Copyright © 2022 by Kwame Dawes. Originally published in Poem-a-Day on February 28, 2022, by the Academy of American Poets.

I have known only my own shallows—
Safe, plumbed places,
Where I was wont to preen myself.

But for the abyss
I wanted a plank beneath
And horizons...

I was afraid of the silence
And the slipping toe-hold...

Oh, could I now dive
Into the unexplored deeps of me—
Delve and bring up and give
All that is submerged, encased, unfolded,
That is yet the best.

This poem is in the public domain.

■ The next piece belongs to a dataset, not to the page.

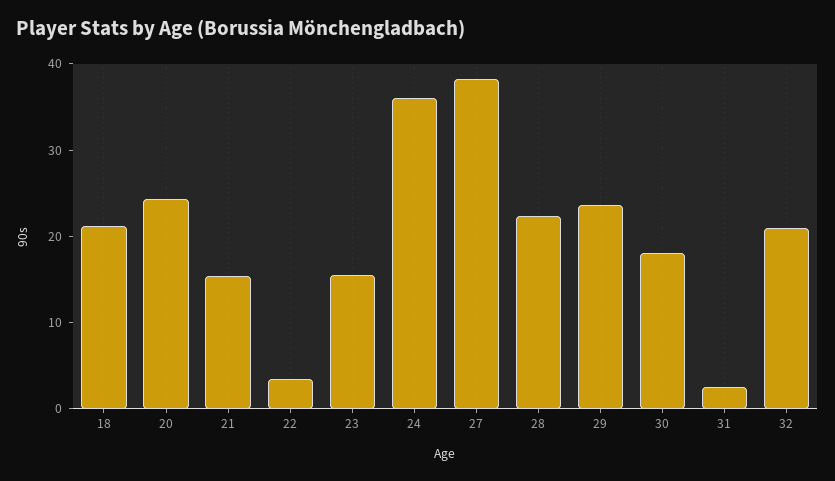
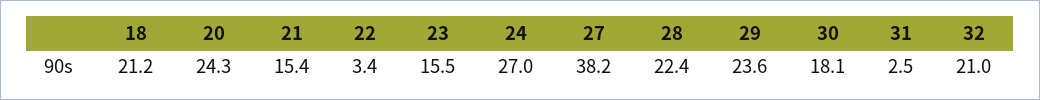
24: 36 -> 27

Originally appeared in The Ghetto and Other Poems (B. W. Huebsch, 1918).

The world baffles with sounds,
the worst of which is a human voice.
You would think that with a judgment like that
I would hate crowds, but better a pub’s intermingled dozens
than the sound of one fool speaking his mind.
The dozens drum and buzz and hum.
Against the dozens I could ring a wet glass
and sing C above high C,
could settle a bet with bold harmonics,
could stun down the bark of a barracks of dogs.
But against one idiot all another idiot can do is shout.
Imagine a life in which shouting was the precondition
for every action, if you had to shout to step, shout to sit,
shout loudly to effect any outcome.
What when you did speak would you say?
What wouldn’t sound old to you, 
about what could you not say I’ve heard this before?
What a relief it would be to scream yourself hoarse,
to be forced into silence,
the one note you know you can always hold.

Copyright © 2019 by Raymond McDaniel. Originally published in Poem-a-Day on December 24, 2019, by the Academy of American Poets.

Where does the sea end and the sky begin?
We sink in blue for which there is no word.
Two sails, fog-coloured, loiter on the thin
Mirage of ocean.
There is no sound of wind, nor wave, nor bird,
Nor any motion.
Except the shifting mists that turn and lift,
Showing behind the two limp sails a third,
Then blotting it again.

A gust, a spattering of rain,
The lazy water breaks in nervous rings.
Somewhere a bleak bell buoy sings,
Muffled at first, then clear,
Its wet, grey monotone.

The dead are here.
We are not quite alone.

This poem is in the public domain. Published in Poem-a-Day on August 10, 2019, by the Academy of American Poets.

Mudslide in Rio de Janeiro state...: in the early hours of Saturday, following two days of heavy downpour. A boulder slid down a slope and hit a group of houses in the city of Niterói. Volunteers joined rescuers in silence so that any survivors could be heard.
                       —BBC News, November 11, 2018

It's as if the marrow of the earth mistook us
for part of itself, our limbs its own settling

form, like we have sunk into chairs and taken as us
our tight-tucked legs, our bellies. Or known the settling

head of our daughter to sternum as an uncleaved us,
one sleeping self inside a woken self. The settling

mud around, its heave, seems simple now: is softening us
into dense dark shape, and we are settling

our gauges too: voice from volume, sediment, shadow, us
from the spaces we lived. Silence settling

who we thought we were, was us,
into this all-consuming lack. Nothing settling

a choke around the circumference of light, drawing us
in. We no longer know if our eyes are open, only settling:

(where our daughter sank her pillow—her hair—and us
somewhere too), though we're yielding there to this, settling

aphotic loss, how we once lived what we could bear: us,
her, no more. Now there is weight so true, a settling

so whole, we could die in its lightness: it exiles us
to formless terror—no blanket, no bed, but settling.

If we could remember that once a throat was us
inside a body. Only: here, or here, inside this settling,

a hint of shade, almost like memory: the sound of us. 
If we could just know again our mouths. We 

could part the earth with our voices, ask to be heard.